====== DATASET ENTRIES

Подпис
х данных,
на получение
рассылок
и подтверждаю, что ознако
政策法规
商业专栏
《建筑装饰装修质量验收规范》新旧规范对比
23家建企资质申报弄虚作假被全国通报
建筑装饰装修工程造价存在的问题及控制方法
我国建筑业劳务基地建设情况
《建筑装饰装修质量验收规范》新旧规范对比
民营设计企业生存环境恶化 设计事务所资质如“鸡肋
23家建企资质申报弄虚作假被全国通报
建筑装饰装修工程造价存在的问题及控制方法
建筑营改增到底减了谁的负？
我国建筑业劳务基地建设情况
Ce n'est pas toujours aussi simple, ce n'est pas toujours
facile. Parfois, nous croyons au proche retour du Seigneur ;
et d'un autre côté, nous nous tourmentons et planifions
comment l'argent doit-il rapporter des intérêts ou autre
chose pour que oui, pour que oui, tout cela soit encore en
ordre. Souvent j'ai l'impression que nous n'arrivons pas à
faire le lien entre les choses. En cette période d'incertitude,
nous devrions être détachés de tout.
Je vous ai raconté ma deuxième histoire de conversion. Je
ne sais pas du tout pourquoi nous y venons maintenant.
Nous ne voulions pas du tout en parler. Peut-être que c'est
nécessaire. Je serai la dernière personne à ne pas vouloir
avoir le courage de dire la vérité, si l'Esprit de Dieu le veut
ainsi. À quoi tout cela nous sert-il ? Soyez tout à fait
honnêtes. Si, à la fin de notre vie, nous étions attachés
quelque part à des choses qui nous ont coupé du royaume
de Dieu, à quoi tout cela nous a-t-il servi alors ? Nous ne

============

* WHAT IS REQUIRED
Exactly as they appear, write out the lines from the one containing "建筑营改增到底减了谁的负？" through the final line of the entries above, both included.

* RESULT OF THE EXERCISE
建筑营改增到底减了谁的负？
我国建筑业劳务基地建设情况
Ce n'est pas toujours aussi simple, ce n'est pas toujours
facile. Parfois, nous croyons au proche retour du Seigneur ;
et d'un autre côté, nous nous tourmentons et planifions
comment l'argent doit-il rapporter des intérêts ou autre
chose pour que oui, pour que oui, tout cela soit encore en
ordre. Souvent j'ai l'impression que nous n'arrivons pas à
faire le lien entre les choses. En cette période d'incertitude,
nous devrions être détachés de tout.
Je vous ai raconté ma deuxième histoire de conversion. Je
ne sais pas du tout pourquoi nous y venons maintenant.
Nous ne voulions pas du tout en parler. Peut-être que c'est
nécessaire. Je serai la dernière personne à ne pas vouloir
avoir le courage de dire la vérité, si l'Esprit de Dieu le veut
ainsi. À quoi tout cela nous sert-il ? Soyez tout à fait
honnêtes. Si, à la fin de notre vie, nous étions attachés
quelque part à des choses qui nous ont coupé du royaume
de Dieu, à quoi tout cela nous a-t-il servi alors ? Nous ne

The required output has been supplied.